Les particuliers à réconcilier avec la Bourse
Parallèlement, les investisseurs particuliers sont à réconcilier avec la Bourse et les étrangers sont à attirer davantage. Il faut souligner que l’épargne des particuliers, qui représente un fort potentiel, n’est pas suffisamment captée par le marché boursier. Si en 2007, 36% des volumes du marché central étaient dus aux personnes physiques, ils ne représentent que moins de 20% en 2020. On aurait pu croire que les personnes physiques restaient investies en bourse à travers les OPCVM. Ce qui n’est pas le cas.
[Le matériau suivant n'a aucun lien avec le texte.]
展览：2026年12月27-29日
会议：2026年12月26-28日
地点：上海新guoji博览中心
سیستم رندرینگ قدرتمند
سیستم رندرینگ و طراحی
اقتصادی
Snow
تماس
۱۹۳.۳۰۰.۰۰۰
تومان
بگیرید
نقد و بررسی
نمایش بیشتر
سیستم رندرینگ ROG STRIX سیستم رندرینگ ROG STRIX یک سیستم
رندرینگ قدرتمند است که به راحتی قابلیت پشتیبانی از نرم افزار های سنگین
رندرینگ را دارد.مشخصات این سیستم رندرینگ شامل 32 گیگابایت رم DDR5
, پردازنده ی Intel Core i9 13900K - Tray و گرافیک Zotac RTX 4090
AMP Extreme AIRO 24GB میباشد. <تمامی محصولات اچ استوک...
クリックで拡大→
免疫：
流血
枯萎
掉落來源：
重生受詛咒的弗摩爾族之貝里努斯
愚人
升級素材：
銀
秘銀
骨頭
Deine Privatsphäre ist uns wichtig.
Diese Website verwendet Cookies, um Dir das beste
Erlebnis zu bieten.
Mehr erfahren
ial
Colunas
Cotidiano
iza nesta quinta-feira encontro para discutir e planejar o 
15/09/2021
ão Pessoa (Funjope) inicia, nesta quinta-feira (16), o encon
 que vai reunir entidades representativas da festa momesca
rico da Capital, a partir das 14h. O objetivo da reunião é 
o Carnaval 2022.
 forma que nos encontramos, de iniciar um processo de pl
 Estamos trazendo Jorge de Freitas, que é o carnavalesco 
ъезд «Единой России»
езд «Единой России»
Ce sont notamment les institutionnels (caisses de retraite et assurances) qui se tiennent derrière la hausse des actifs sous gestion des OPCVM. En effet, jusqu’à aujourd’hui, la part des particuliers dans l’encours des actifs sous gestion ne dépasse pas les 8%. Pour encourager les particuliers à placer leur épargne à long terme en OPCVM, les gestionnaires d’actifs proposent de leur accorder des incitations fiscales. Ils préconisent notamment, la mise en place d’un abattement fiscal partiel sur les revenus générés par l’investissement en OPCVM, conditionné par l’âge et la durée de détention (comme pour l’épargne retraite), et par un plafonnement du montant investi (comme pour le compte sur carnet). Les gestionnaires d’actifs insistent aussi sur la nécessité d’une meilleure exploitation du gisement des opportunités au-delà des frontières et ce, notamment en drainant l’épargne des investisseurs étrangers institutionnels et particuliers pour l’investir dans le marché marocain.